------ RECORDS FOR THE TASK ------

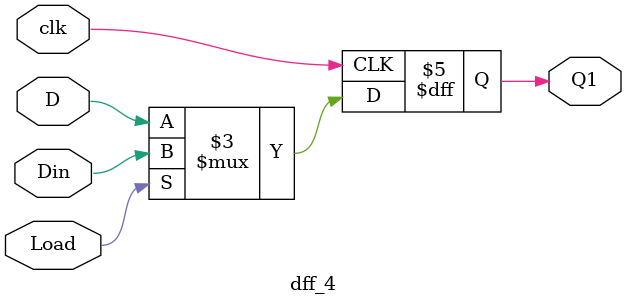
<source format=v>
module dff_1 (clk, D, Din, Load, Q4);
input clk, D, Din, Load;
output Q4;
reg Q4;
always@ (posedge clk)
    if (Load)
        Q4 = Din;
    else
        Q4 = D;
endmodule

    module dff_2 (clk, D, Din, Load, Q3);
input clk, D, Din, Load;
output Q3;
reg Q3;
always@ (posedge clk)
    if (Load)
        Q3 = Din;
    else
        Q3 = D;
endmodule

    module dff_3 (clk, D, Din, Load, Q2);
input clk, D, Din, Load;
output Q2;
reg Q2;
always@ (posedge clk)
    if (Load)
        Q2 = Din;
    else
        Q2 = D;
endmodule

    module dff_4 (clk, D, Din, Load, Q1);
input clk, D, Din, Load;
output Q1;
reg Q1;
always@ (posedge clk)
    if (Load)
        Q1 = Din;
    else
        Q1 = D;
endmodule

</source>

------
------ RECORDS FOR THE TASK ------

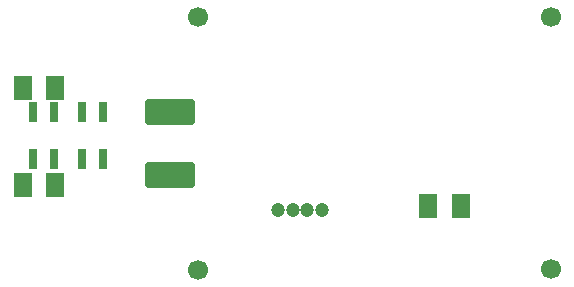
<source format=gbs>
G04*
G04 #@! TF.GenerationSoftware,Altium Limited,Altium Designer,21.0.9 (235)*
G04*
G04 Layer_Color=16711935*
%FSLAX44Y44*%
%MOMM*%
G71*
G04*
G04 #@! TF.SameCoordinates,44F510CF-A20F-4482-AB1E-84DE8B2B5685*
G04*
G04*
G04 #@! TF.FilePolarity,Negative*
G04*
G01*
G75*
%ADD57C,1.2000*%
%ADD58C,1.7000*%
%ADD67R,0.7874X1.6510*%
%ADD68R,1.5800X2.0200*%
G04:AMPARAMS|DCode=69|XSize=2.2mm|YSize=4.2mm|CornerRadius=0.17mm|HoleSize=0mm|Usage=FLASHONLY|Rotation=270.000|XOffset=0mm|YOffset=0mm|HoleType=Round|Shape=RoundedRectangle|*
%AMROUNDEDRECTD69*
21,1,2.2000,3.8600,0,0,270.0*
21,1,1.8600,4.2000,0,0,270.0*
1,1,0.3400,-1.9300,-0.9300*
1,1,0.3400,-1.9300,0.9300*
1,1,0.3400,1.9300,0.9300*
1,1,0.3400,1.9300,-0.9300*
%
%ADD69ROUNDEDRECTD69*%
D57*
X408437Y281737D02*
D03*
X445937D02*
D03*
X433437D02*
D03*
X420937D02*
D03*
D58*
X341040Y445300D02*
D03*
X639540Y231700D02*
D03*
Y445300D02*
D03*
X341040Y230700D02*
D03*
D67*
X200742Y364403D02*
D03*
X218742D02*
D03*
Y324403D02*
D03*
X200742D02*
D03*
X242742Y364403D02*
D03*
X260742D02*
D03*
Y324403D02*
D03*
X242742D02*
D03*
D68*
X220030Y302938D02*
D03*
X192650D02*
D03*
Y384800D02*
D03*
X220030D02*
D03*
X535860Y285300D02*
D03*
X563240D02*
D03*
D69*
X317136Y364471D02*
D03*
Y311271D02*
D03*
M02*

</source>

------
------ RECORDS FOR THE TASK ------

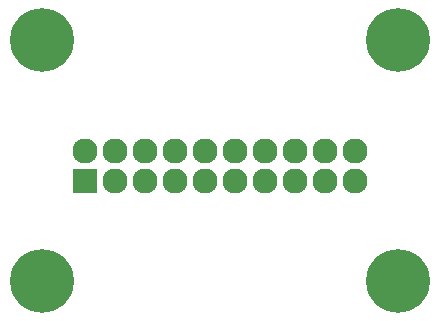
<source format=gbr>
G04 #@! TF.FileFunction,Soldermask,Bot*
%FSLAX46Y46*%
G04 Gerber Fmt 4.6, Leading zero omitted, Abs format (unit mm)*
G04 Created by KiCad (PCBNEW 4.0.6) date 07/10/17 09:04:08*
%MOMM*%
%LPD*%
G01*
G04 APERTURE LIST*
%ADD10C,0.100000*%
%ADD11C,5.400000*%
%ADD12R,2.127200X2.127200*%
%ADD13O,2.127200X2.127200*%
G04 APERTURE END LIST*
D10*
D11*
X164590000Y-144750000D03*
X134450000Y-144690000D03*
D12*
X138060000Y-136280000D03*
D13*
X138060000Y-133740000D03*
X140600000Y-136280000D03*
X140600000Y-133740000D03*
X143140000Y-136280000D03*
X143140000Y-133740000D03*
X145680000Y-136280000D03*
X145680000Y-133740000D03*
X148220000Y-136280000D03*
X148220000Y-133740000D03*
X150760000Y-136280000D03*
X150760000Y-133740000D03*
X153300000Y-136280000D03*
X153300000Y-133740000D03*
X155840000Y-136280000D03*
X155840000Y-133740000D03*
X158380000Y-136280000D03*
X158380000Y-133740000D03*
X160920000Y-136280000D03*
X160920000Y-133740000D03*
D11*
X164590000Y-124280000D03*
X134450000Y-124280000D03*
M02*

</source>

------

WHAT NEEDS TO BE DONE:
Select every line above that contains the word "format", and copy it.

RESULT FOR THIS EXERCISE:
<source format=v>
<source format=gbs>
<source format=gbr>
G04 Gerber Fmt 4.6, Leading zero omitted, Abs format (unit mm)*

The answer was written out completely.